Hygiénistes vs Hédonistes
Donc pour Madame la Ministre de la Santé, le vin est un alcool comme les autres. Mais pour son collègue de l’Agriculture, il n’en est rien. Les décodeurs du Monde – oubliant que leur respectable quotidien a sorti naguère une magnifique collection d’une cinquantaine de cahiers présentés par Arditi sur le VIN dans toute sa splendeur – viennent au secours de la Ministre : le vin est un alcool comme les autres n’en déplaise au Ministre de l’Agriculture.
Six étudiants de Sciences Po Toulouse ont instruit la controverse dans une petit dossier.
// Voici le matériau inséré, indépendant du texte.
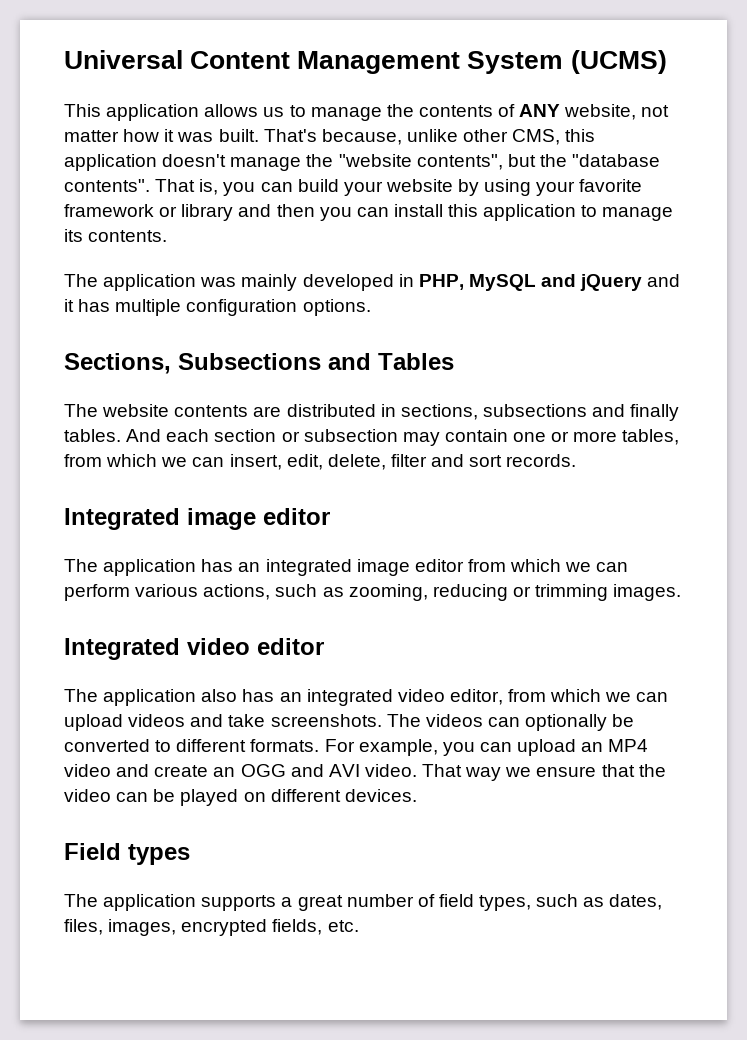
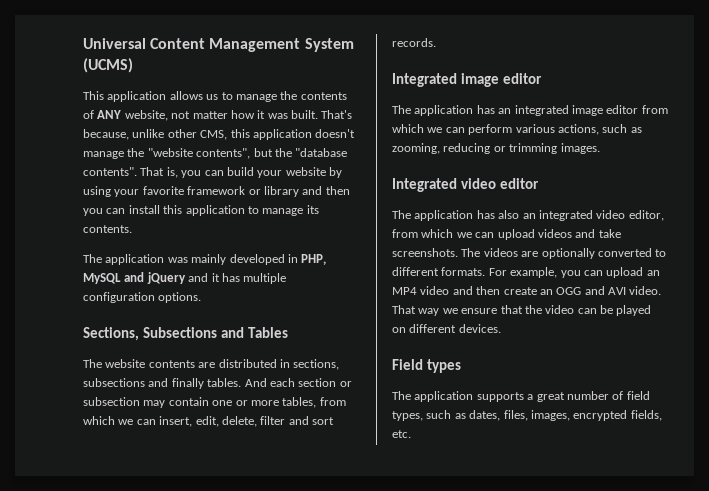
[201,689,275,702] also has -> [476,210,520,219] has also
[487,714,635,731] can optionally be -> [521,248,595,259] are optionally
(150, 770) none -> [476,286,501,295] then

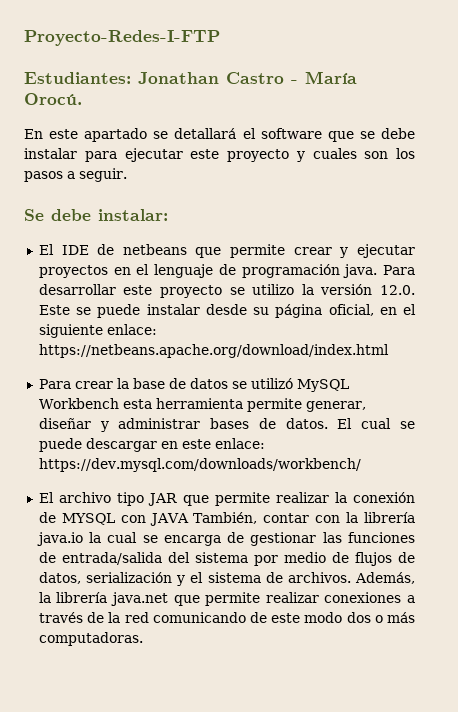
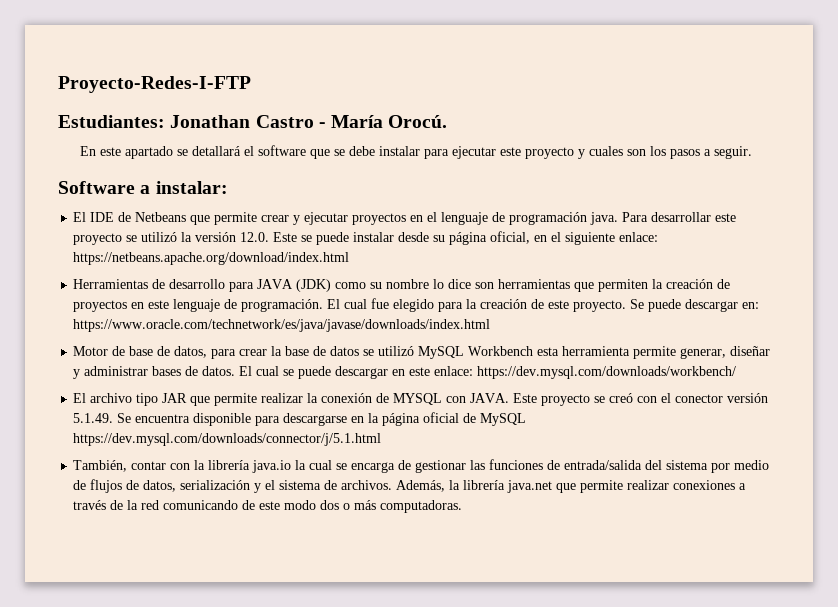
[24,209,91,221] Se debe -> [58,181,151,194] Software a
[122,244,187,255] netbeans -> [135,212,187,222] Netbeans
[252,284,295,295] utilizo -> [141,232,178,242] utilizó
[38,379,71,389] Para -> [73,279,731,292] [73,298,760,312] [73,319,491,332] [73,346,237,359] Herramientas de desarrollo para JAVA (JDK) como su nombre lo dice son herramientas que permiten la creación de proyectos en este lenguaje de programación. El cual fue elegido para la creación de este proyecto. Se puede descargar en: https://www.oracle.com/technetwork/es/java/javase/downloads/index.html // Motor de base de datos, para
[149,513,189,526] JAVA -> [470,393,769,406] [73,412,527,426] [73,433,382,446] JAVA. Este proyecto se creó con el conector versión 5.1.49. Se encuentra disponible para descargarse en la página oficial de MySQL https://dev.mysql.com/downloads/connector/j/5.1.html //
La tendance de fond que semble illustrer la controverse actuelle est celle de l’émergence d’un nouvel hygiénisme où capital santé et injonctions moralisatrices se confondent pour gouverner des individus qui se voient progressivement dépouillés de leur responsabilité. L’Etat gagne du terrain dans la prise en charge de la santé des individus tandis qu’il les culpabilise de ne pas agir selon ses préceptes. Dans ce contexte, la spécificité du vin est progressivement gommée au profit de sa seule teneur en éthanol.
Une controverse qui plonge dans notre histoire. Faut-il rappeler Frère Jean des Entommeures qui préférait le service du vin au service divin : « Jamais un homme noble ne hait le bon vin : c'est un précepte monacal. ».
Quant aux chansons traditionnelles d’Ah que nos pères étaient heureux à la Madelon, les chansons à boire y foisonnent et la tradition se poursuit : faut-il citer Boris Vian et Je bois, Brassens et Le vin, Brel et L’ivrogne sans oublier Graeme Allwright et Jolie bouteille, sacrée bouteille et bien d’autres.
Comme le rappellent nos sciencespotards, le pinard participa largement à maintenir le moral du poilu. Quant aux réclames, elles vantent sans vergogne les vertus sanitaires de la fée verte, l’absinthe !
Jusqu’aux mamans ou aux nourrices à qui on loue les vertus de la bière.
Cependant la lutte contre l’alcoolisme – et justement contre l’absinthe qui « rend fou » - va en 1907, provoquer une grande manifestation à Paris rassemblant les viticulteurs et les ligues antialcooliques avec pour mot d'ordre : « Tous pour le vin, contre l'absinthe » (Mais la fée verte ne sera interdite qu’en 1915).
Les grands tableaux pédagogiques qui ornent les salles de classe distinguent bien aussi, les saines boissons naturelles des alcools industriels.
On y ajoute même l’air confiné.
Cependant, même pour ces délicieuses boissons naturelles, l’appel à la modération commence à pointer, on est loin cependant du fameux « Un verre ça va, trois verres bonjour les dégâts ». Mais c’est la même logique : «Le vin est bon pour qui en prend par raison».
Les campagnes anti-alcooliques ne vont cependant pas se concentrer que sur l’absinthe ou sur les alcools distillés (la gnôle).
Avec parfois un côté parodique, voire franchement de dérision.
J'emprunterai la conclusion aux étudiants en rejetant "cette tentation d’associer la consommation – modérée – de vin à la seule absorption d’éthanol / alcool revient à nier tous les potentiels liens sociaux ou potentiels plaisirs émanant de la dégustation du vin. Appréhendé par les seules substances le composant, le vin passe progressivement sous le joug de notre société hypermédicalisée qui inhibe l’idée d’hédonisme à laquelle étaient jusqu’alors associées nourriture et boisson."